これらのプロパティはすべて、BindableProperty オブジェクトによってサポートされます。 Value プロパティの既定のバインド モードは BindingMode.TwoWay で、Model-View-ViewModel (MVVM) アーキテクチャを使うアプリケーションのバインディング ソースとして適していることを意味します。
警告
内部的には、Stepper は Minimum が Maximum より小さくなるようにします。 Minimum が Maximum より小さくならないように Minimum や Maximum が設定された場合、例外が発生します。 Minimum および Maximum プロパティの設定の詳細については、「注意事項」セクションを参照してください。

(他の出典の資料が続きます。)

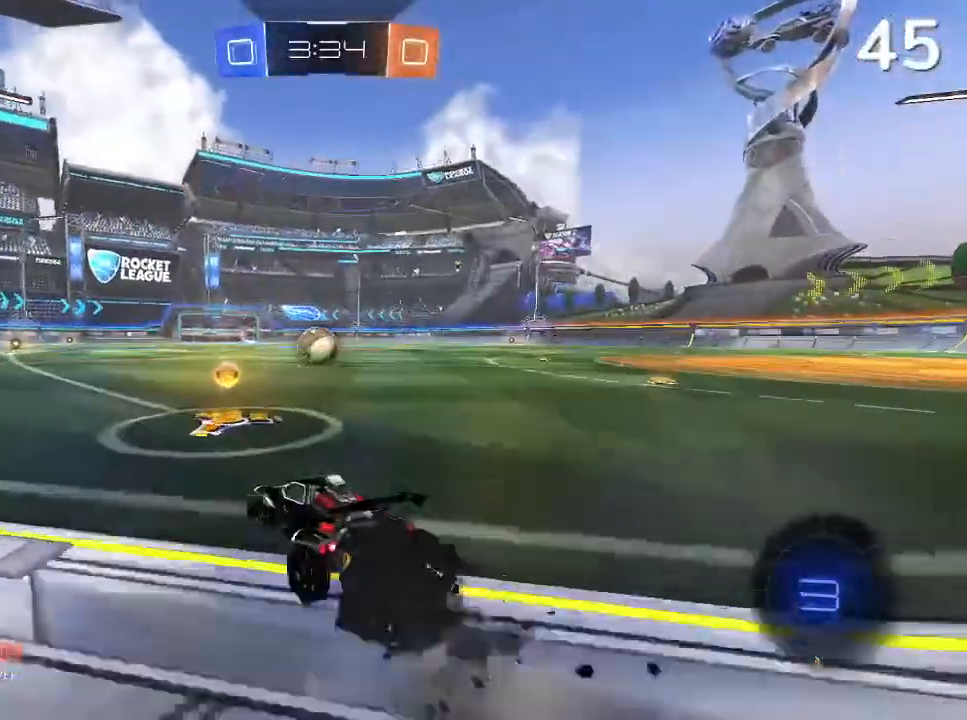
{"buttons": ["R2"], "left_stick": "left", "right_stick": "center", "events": [[67, "left_stick", "up-right"], [233, "left_stick", "up-left"], [400, "left_stick", "center"], [500, "left_stick", "left"]]}
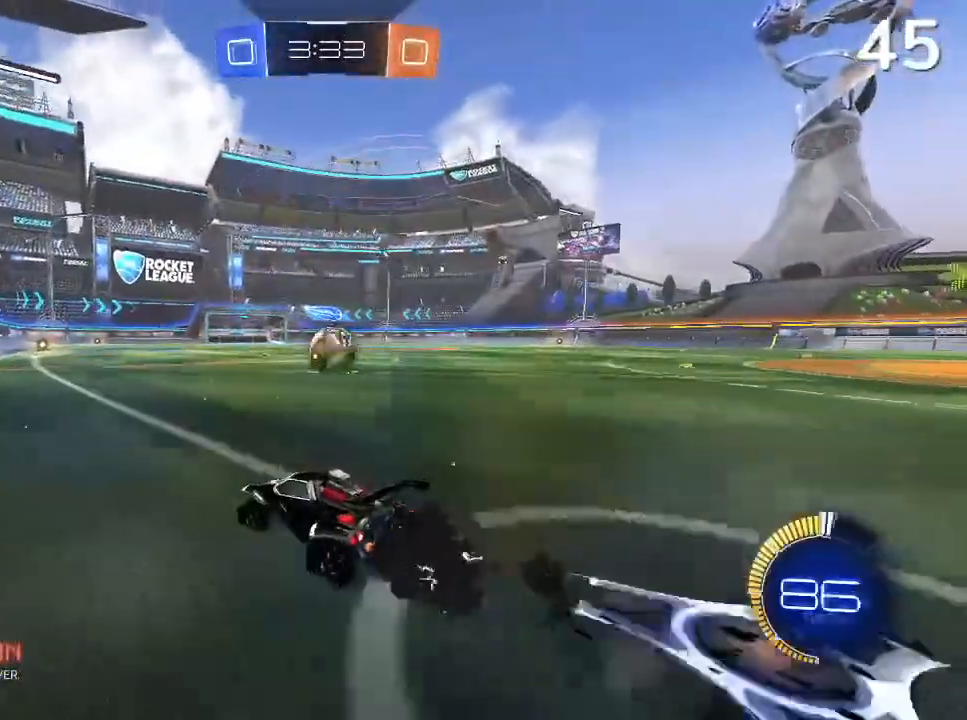
{"buttons": ["R2"], "left_stick": "right", "right_stick": "center", "events": [[100, "left_stick", "center"], [200, "left_stick", "right"], [367, "left_stick", "center"], [433, "left_stick", "right"]]}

Stepper は、Value プロパティを Minimum と Maximum の間になるように強制します(両端の値を含む)。 Minimum プロパティが Value プロパティより大きい値に設定されている場合、Stepper は Value プロパティを Minimum に設定します。 同様に、Maximum が Value より小さい値に設定されている場合は、Stepper は Value プロパティを Maximum に設定します。

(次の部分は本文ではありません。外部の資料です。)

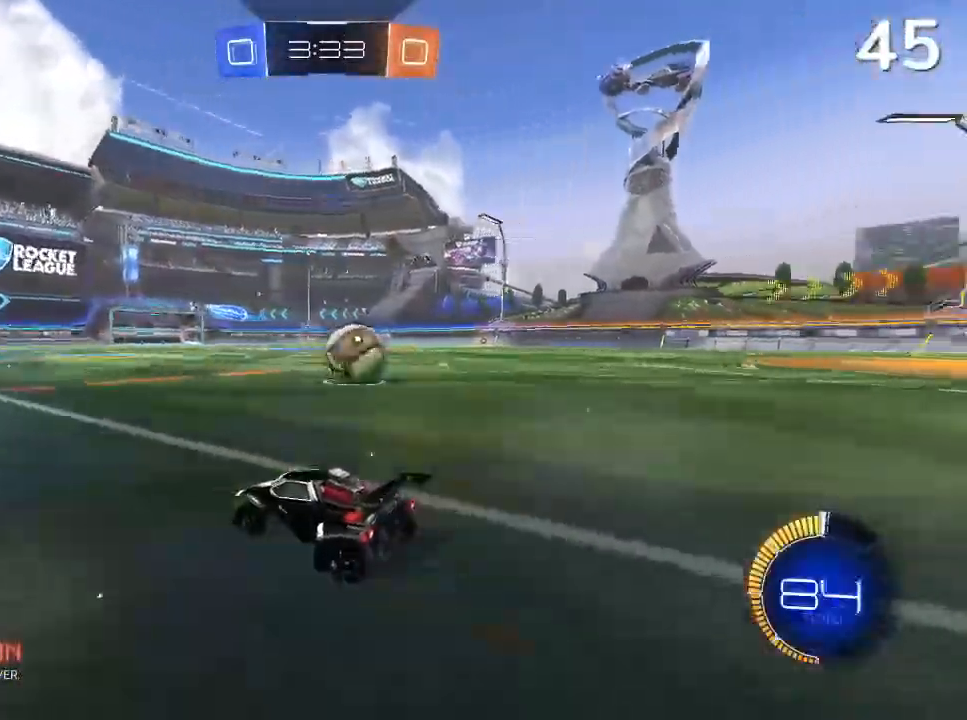
{"buttons": ["R2"], "left_stick": "right", "right_stick": "center", "events": [[233, "left_stick", "center"], [400, "left_stick", "right"]]}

Stepper は、Stepper がユーザーによって操作されるか、アプリケーションで Value プロパティが直接設定されることで、Value が変化したときに発生する ValueChanged イベントを定義します。 前の段落で説明したように、Value プロパティが強制された場合にも ValueChanged イベントが発生します。
ValueChanged イベントに付随する ValueChangedEventArgs オブジェクトには、double 型の 2 つのプロパティ (OldValue と NewValue) があります。 イベントが発生した時点では、NewValue の値は Stepper オブジェクトの Value プロパティと同じです。
基本的なステッパー コードとマークアップ
サンプルは、機能的には同じですが、異なる方法で実装された 3 つのページが含まれます。 最初のページでは C# コードのみを使い、2 番目のページではコード内のイベント ハンドラーで XAML を使い、3 番目のページでは XAML ファイル内のデータ バインディングを使ってイベント ハンドラーを回避できます。
コードでのステッパーの作成
サンプルの [基本的なステッパー コード] ページには、コード内に Stepper と 2 つの Label オブジェクトを作成する方法が示されています。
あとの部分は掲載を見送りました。